**REQUEST**:
Find the lines of the data below that include "enthalten". Report their number only.
§
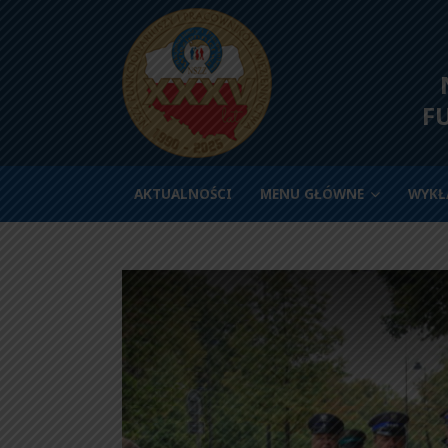
N
F
AKTUALNOŚCI
MENU GŁÓWNE
WYKŁ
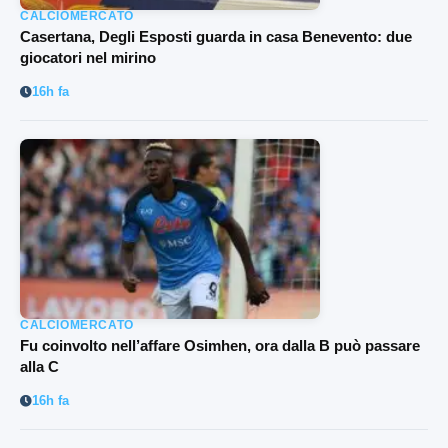
CALCIOMERCATO
Casertana, Degli Esposti guarda in casa Benevento: due
giocatori nel mirino
16h fa
CALCIOMERCATO
Fu coinvolto nell’affare Osimhen, ora dalla B può passare
alla C
16h fa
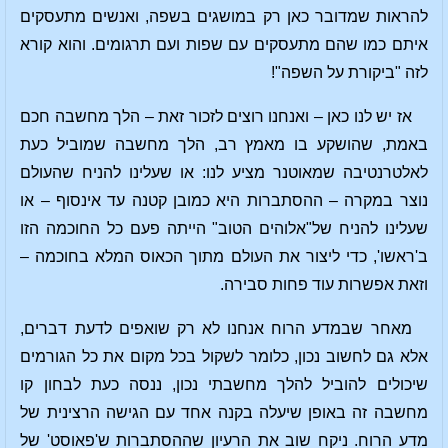
להראות שמדובר כאן רק במושגים בשפה, ואנשים מתעסקים
איתם כמו שהם מתעסקים עם שפות ועם תרגומים. והוא קורא
לזה "ביקורת על השפה"!
אז יש לנו כאן – ואנחנו רוצים לזכור זאת – הלך מחשבה חכם
באמת, שהושקע בו מאמץ רב, הלך מחשבה שמוביל כעת
לאלטרנטיבה שמאוטנר מציע לנו: או שעלינו להניח שהעולם
נוצר במקרה – ההסתברות היא כמובן קטנה עד אינסוף – או
שעלינו להניח של"אלוהים הטוב" הייתה פעם כל החוכמה הזו
ב'ראשו', כדי ליצור את העולם מתוך הכאוס המלא בחוכמה –
וזאת אפשרות עוד פחות סבירה.
מאחר שבמדע הרוח אנחנו לא רק שואפים לדעת דברים,
אלא גם לחשוב נכון, כלומר לשקול בכל מקום את כל הגורמים
שיכולים להוביל להלך מחשבתי נכון, ננסה כעת לבחון קו
מחשבה זה באופן שיעלה בקנה אחד עם הגישה הרצינית של
מדע הרוח. ניקח שוב את הרעיון שההסתברות ש'פאוסט' של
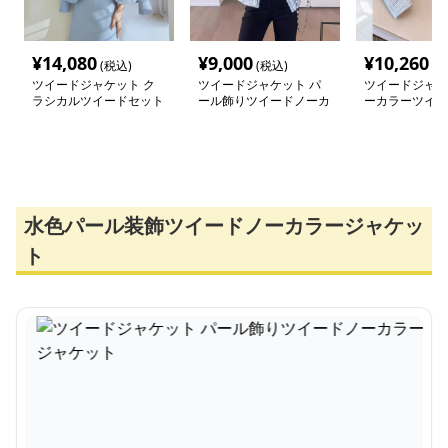
¥
14,080
¥
9,000
¥
10,260
(税込)
(税込)
(税
ツイードジャケット ク
ツイードジャケット パ
ツイードジャケ
ラシカルツイードセット
ール飾りツイードノーカ
ーカラーツイー
アップ
ラージャケット
トコート
水色パール装飾ツイードノーカラージャケッ
ト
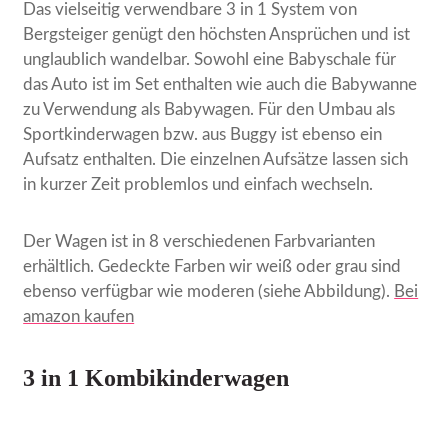
Das vielseitig verwendbare 3 in 1 System von
Bergsteiger genügt den höchsten Ansprüchen und ist
unglaublich wandelbar. Sowohl eine Babyschale für
das Auto ist im Set enthalten wie auch die Babywanne
zu Verwendung als Babywagen. Für den Umbau als
Sportkinderwagen bzw. aus Buggy ist ebenso ein
Aufsatz enthalten. Die einzelnen Aufsätze lassen sich
in kurzer Zeit problemlos und einfach wechseln.
Der Wagen ist in 8 verschiedenen Farbvarianten
erhältlich. Gedeckte Farben wir weiß oder grau sind
ebenso verfügbar wie moderen (siehe Abbildung).
Bei
amazon kaufen
3 in 1 Kombikinderwagen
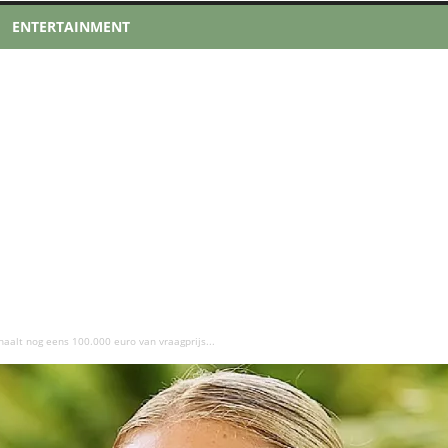
ENTERTAINMENT
aalt nog eens 100.000 euro van vraagprijs...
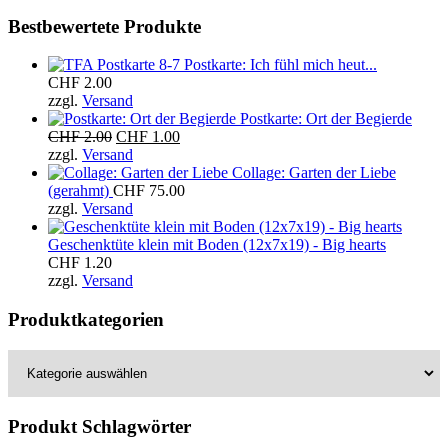
Bestbewertete Produkte
Postkarte: Ich fühl mich heut...
CHF
2.00
zzgl.
Versand
Postkarte: Ort der Begierde
Ursprünglicher
Aktueller
CHF
2.00
CHF
1.00
Preis
Preis
zzgl.
Versand
war:
ist:
Collage: Garten der Liebe
CHF 2.00
CHF 1.00.
(gerahmt)
CHF
75.00
zzgl.
Versand
Geschenktüte klein mit Boden (12x7x19) - Big hearts
CHF
1.20
zzgl.
Versand
Produktkategorien
Produkt Schlagwörter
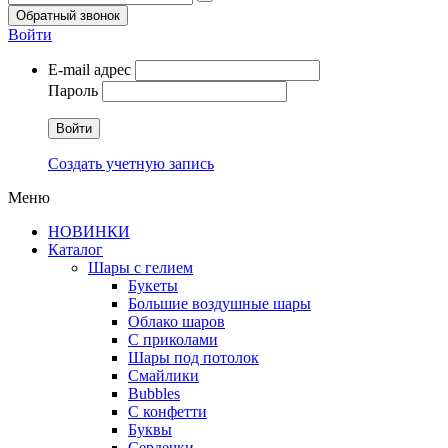
Обратный звонок
Войти
E-mail адрес
Пароль
Войти
Создать учетную запись
Меню
НОВИНКИ
Каталог
Шары с гелием
Букеты
Большие воздушные шары
Облако шаров
С приколами
Шары под потолок
Смайлики
Bubbles
С конфетти
Буквы
Сердечки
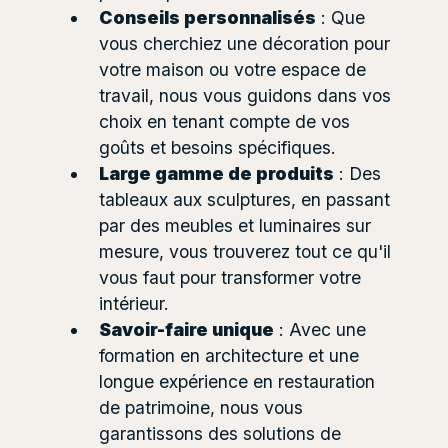
Conseils personnalisés
: Que
vous cherchiez une décoration pour
votre maison ou votre espace de
travail, nous vous guidons dans vos
choix en tenant compte de vos
goûts et besoins spécifiques.
Large gamme de produits
: Des
tableaux aux sculptures, en passant
par des meubles et luminaires sur
mesure, vous trouverez tout ce qu'il
vous faut pour transformer votre
intérieur.
Savoir-faire unique
: Avec une
formation en architecture et une
longue expérience en restauration
de patrimoine, nous vous
garantissons des solutions de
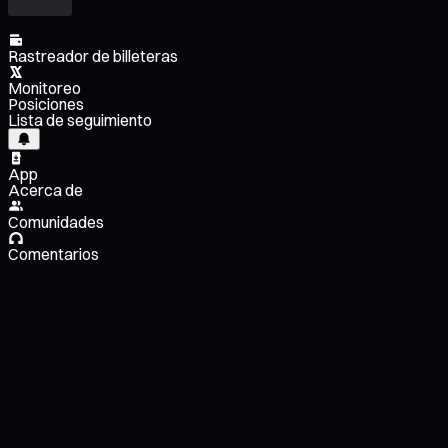
Rastreador de billeteras
Monitoreo
Posiciones
Lista de seguimiento
App
Acerca de
Comunidades
Comentarios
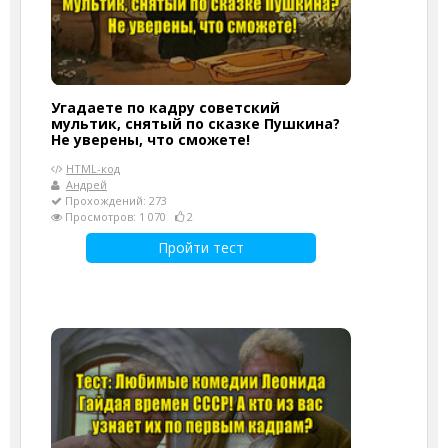
Угадаете по кадру советский
мультик, снятый по сказке Пушкина?
Не уверены, что сможете!
HTML-код
Андрей
Прохождений: 273
Просмотров: 1 070
2
Пройти тест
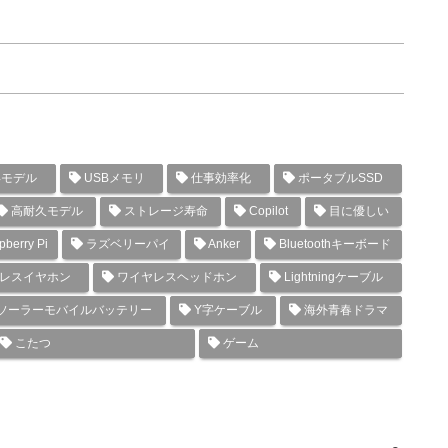
年モデル
USBメモリ
仕事効率化
ポータブルSSD
高耐久モデル
ストレージ寿命
Copilot
目に優しい
berry Pi
ラズベリーパイ
Anker
Bluetoothキーボード
レスイヤホン
ワイヤレスヘッドホン
Lightningケーブル
ソーラーモバイルバッテリー
Y字ケーブル
海外青春ドラマ
こたつ
ゲーム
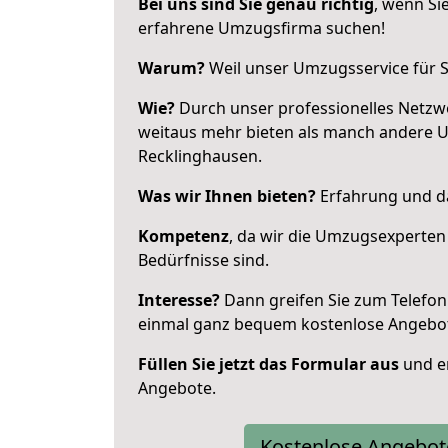
Bei uns sind Sie genau richtig
, wenn Si
erfahrene Umzugsfirma suchen!
Warum?
Weil unser Umzugsservice für Si
Wie?
Durch unser professionelles Netzw
weitaus mehr bieten als manch andere 
Recklinghausen.
Was wir Ihnen bieten?
Erfahrung und da
Kompetenz
, da wir die Umzugsexperten
Bedürfnisse sind.
Interesse?
Dann greifen Sie zum Telefon 
einmal ganz bequem kostenlose Angebo
Füllen Sie jetzt das Formular aus
und er
Angebote.
Kostenlose Angebot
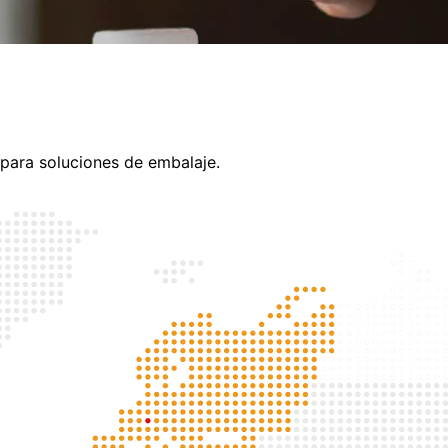
 para soluciones de embalaje.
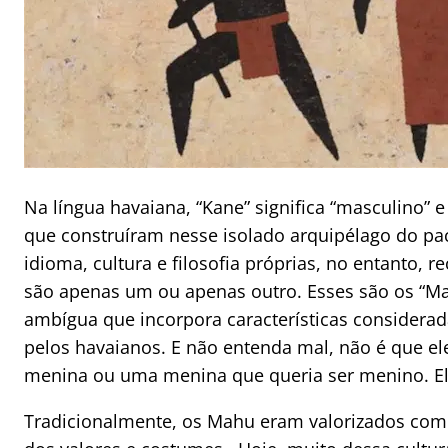
Na língua havaiana, “Kane” significa “masculino” 
que construíram nesse isolado arquipélago do pac
idioma, cultura e filosofia próprias, no entanto
são apenas um ou apenas outro. Esses são os “M
ambígua que incorpora características considera
pelos havaianos. E não entenda mal, não é que e
menina ou uma menina que queria ser menino. Ele
Tradicionalmente, os Mahu eram valorizados como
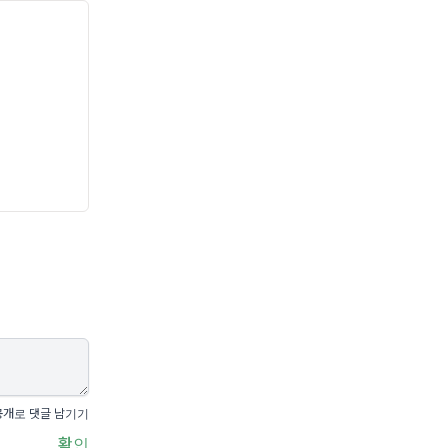
공개로 댓글 남기기
확인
§
**ANSWER AREA**:
2